Later, when I was involved with a startup biotech company, we need to have some prototype molding done of a technically challenging plastic part. We contacted a nationally known American company and had the choice of going with a mold and parts made in USA but with an aluminum mold of rather short life span or with a steel Chinese mold and Chinese made parts. We opted for the latter. As stated the part was technically challenging and the process of getting suitable molded parts was far more involved than either we or the vendor imagined.
Everything went along not great but acceptable for a few years. We place product specifications on the parts and insisted on them being individually inspected before leaving the factory. As might be expected, this brought price increases, ultimately reaching tenfold. Unexpectedly, we got a shipment that was total crap, not even close to meeting our specs. After a bit of investigation, we found out the the press that they were molding on had died so they sent the work to a different factory where they had no idea as to what was being done to ensure meeting our quality standards.

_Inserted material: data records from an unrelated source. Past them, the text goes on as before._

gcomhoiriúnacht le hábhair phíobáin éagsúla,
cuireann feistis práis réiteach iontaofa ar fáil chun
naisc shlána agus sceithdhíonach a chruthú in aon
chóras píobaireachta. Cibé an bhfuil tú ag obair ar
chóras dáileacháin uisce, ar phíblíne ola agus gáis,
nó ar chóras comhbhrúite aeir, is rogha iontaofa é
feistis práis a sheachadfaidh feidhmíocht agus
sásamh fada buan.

To be fair, a few years later the company that acquired us decided to bring the production back stateside. We haggled around, soliciting bids for the mold design and manufacture and for production parts. We finally picked a regional company (against my better judgement). There was a sizable cost for the mold and we also had to pay for a third party mold flow analysis. First production parts were to have come off in about six months. This process began four years ago and they still have not produced a production part.
Offshore manufacturers make products cheaply because they employ cheap labor. Many times the production workers are not aware they are making poor products. I don't believe that anyone, given the choice between making a bad product or making a good part and all else being equal is going to make the bad product. That doesn't mean that there isn't some plant manager trying to squeeze a little more production out of their plant or a QA inspector using the squeal test for appropriate product quality. The solution for that though is vigilance on the part of the US importer or manufacturing counterpart.

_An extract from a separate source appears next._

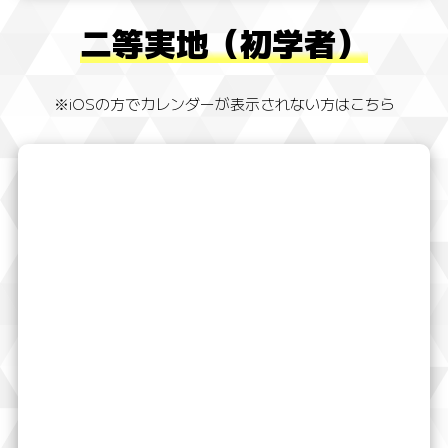
二等実地（初学者）
※iOSの方でカレンダーが表示されない方はこちら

A second point is that although we see a rash of complaints about Chinese lack of quality, it also exists in US made products. There are certainly quality Made in USA products but I have run into more than my share of problems with them as well.

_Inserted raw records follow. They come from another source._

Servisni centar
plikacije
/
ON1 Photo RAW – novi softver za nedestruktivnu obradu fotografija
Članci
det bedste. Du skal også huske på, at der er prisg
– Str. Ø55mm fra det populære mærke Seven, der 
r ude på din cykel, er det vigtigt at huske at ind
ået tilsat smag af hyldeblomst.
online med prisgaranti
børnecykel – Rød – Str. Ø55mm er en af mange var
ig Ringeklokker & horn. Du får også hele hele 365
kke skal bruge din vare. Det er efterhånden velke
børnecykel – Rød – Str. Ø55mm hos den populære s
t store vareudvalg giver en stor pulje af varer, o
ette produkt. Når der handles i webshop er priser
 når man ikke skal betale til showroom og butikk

Regarding product imported by US vendors, my Grizzly lathe came missing a set screw for adjusting backlash on the cross feed, drive belts that wouldn't work as supplied, and a Woodruff key that had been inserted upside down and the gear spacer pounded on, cracking the spacer. My Tormach PCNC770 has a list of problems a half page long. Grizzly claims to inspect every machine on arrival in it US warehouse yet the crate had apparently never been opened. The same was true for the 770.
Finally, having ISO 9000/9001/9002 certification in no way implies that you are supplying quality products, only that you are supplying products of consistent quality. The whole philosophy of ISO 9000 is that you design a product and make a first article to test for compliance to existing standards, if any, and because you have a quality system in place, you can make production product that will meet the same standards, if they were tested.